Deduplication friendly artifacts storage.

Description

I use gitlab artifacts to store release versions of a software. The artifacts package contains everything needed to get an application up and running. This includes a large amount of shared libraries (80%) that don't change often. But for every release they are stored as a single zip package inside /var/opt/gitlab/gitlab-rails/shared/artifacts/

Every release has about 180MB compressed and 500MB uncompressed size.

Proposal

Deduplication friendly artifacts storage.

Allow to configure the zip level for artifacts storage (Artifacts should be copied with compression from the runner to the gitlab server) but it would be great to define the zip level for the stored artifacts. This would allow me to set the zip level to zero (uncompressed).

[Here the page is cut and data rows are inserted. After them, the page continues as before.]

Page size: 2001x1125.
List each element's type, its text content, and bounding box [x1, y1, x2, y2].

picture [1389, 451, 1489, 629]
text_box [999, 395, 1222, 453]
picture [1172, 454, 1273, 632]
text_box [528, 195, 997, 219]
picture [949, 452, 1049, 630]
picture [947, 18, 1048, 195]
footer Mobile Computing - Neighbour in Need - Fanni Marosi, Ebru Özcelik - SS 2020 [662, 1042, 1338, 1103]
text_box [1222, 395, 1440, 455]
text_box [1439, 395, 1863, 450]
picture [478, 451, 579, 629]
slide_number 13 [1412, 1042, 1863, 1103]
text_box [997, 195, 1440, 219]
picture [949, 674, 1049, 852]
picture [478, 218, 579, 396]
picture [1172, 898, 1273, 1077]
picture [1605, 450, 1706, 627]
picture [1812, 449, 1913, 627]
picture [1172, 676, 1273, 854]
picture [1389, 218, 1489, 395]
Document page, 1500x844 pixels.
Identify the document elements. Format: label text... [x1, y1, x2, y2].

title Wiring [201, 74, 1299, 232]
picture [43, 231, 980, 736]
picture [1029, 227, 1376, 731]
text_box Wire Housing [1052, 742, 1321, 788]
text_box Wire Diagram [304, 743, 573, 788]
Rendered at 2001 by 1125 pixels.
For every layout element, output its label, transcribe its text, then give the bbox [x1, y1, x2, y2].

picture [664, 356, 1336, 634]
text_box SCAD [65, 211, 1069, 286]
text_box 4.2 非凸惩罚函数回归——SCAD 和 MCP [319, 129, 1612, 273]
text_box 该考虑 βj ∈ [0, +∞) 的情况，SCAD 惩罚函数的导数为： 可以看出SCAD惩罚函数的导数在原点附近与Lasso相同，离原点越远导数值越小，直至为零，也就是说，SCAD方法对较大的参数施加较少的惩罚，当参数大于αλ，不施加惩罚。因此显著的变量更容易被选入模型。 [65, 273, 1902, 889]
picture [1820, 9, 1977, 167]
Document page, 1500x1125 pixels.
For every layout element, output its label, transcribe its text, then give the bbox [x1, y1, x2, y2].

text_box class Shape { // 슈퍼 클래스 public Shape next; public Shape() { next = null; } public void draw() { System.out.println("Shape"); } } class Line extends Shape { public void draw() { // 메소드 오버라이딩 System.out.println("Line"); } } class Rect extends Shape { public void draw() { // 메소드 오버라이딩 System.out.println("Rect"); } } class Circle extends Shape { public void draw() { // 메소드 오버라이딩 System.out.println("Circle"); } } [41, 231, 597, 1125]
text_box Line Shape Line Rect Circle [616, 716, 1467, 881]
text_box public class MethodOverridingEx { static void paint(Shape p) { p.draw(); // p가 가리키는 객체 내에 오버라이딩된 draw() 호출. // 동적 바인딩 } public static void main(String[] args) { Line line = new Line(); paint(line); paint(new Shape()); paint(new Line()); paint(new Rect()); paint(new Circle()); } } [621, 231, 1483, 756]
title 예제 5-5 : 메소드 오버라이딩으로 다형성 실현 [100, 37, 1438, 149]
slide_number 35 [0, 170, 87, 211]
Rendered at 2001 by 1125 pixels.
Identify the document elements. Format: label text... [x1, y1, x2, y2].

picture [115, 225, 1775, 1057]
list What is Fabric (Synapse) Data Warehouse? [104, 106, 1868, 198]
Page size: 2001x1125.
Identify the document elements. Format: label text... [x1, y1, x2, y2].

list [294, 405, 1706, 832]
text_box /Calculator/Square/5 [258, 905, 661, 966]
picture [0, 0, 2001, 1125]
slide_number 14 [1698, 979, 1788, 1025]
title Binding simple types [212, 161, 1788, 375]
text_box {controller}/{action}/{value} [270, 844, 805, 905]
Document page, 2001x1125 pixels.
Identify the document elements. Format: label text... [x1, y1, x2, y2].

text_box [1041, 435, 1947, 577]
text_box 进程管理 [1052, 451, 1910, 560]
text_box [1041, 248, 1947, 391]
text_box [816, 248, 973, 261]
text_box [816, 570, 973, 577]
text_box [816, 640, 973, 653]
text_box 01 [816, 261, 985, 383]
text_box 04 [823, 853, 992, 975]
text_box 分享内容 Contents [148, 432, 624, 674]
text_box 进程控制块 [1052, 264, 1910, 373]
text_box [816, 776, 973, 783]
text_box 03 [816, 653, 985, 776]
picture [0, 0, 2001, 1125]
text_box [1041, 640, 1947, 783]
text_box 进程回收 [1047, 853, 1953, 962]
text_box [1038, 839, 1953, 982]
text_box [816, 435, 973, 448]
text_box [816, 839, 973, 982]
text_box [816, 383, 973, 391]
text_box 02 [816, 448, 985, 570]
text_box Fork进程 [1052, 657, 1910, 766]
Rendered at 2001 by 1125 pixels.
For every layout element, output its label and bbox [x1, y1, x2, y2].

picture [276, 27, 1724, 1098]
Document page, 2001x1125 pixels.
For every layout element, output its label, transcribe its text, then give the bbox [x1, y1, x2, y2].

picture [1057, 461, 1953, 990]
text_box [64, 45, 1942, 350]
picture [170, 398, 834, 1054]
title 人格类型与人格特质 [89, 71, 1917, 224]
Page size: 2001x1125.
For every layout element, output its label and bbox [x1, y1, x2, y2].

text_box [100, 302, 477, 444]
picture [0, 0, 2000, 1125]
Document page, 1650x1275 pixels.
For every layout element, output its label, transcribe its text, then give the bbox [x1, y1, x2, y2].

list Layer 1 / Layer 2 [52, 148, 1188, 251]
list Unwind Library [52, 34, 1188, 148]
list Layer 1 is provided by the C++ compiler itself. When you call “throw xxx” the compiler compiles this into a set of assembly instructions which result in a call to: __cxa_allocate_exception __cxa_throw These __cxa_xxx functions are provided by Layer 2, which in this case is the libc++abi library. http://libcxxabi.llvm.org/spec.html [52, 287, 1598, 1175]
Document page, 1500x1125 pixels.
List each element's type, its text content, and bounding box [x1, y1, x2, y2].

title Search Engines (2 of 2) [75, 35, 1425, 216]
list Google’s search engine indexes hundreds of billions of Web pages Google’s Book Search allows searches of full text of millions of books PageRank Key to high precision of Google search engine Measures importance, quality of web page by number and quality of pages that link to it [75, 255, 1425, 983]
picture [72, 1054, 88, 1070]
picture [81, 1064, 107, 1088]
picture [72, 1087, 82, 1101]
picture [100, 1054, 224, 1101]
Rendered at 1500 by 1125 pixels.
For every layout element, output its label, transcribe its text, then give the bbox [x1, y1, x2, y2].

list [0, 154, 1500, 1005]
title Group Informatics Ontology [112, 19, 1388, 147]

While storing 500MB instead of 180MB sounds like a bad idea at first this makes sense because our gitlab instance lies on a deduplication storage. Since the file system size would increase the space the file system requires on the deduplication storage would decrease.

Not everybody has a deduplication storage. However, there are standalone file systems with deduplication support like btrfs or opendedup so even small teams could benefit.

Many backup solutions perform deduplication, too. So this feature could decrease backup size, too.

Links / references

https://btrfs.wiki.kernel.org/index.php/Deduplication
http://opendedup.org/odd/2016/09/15/filesystem/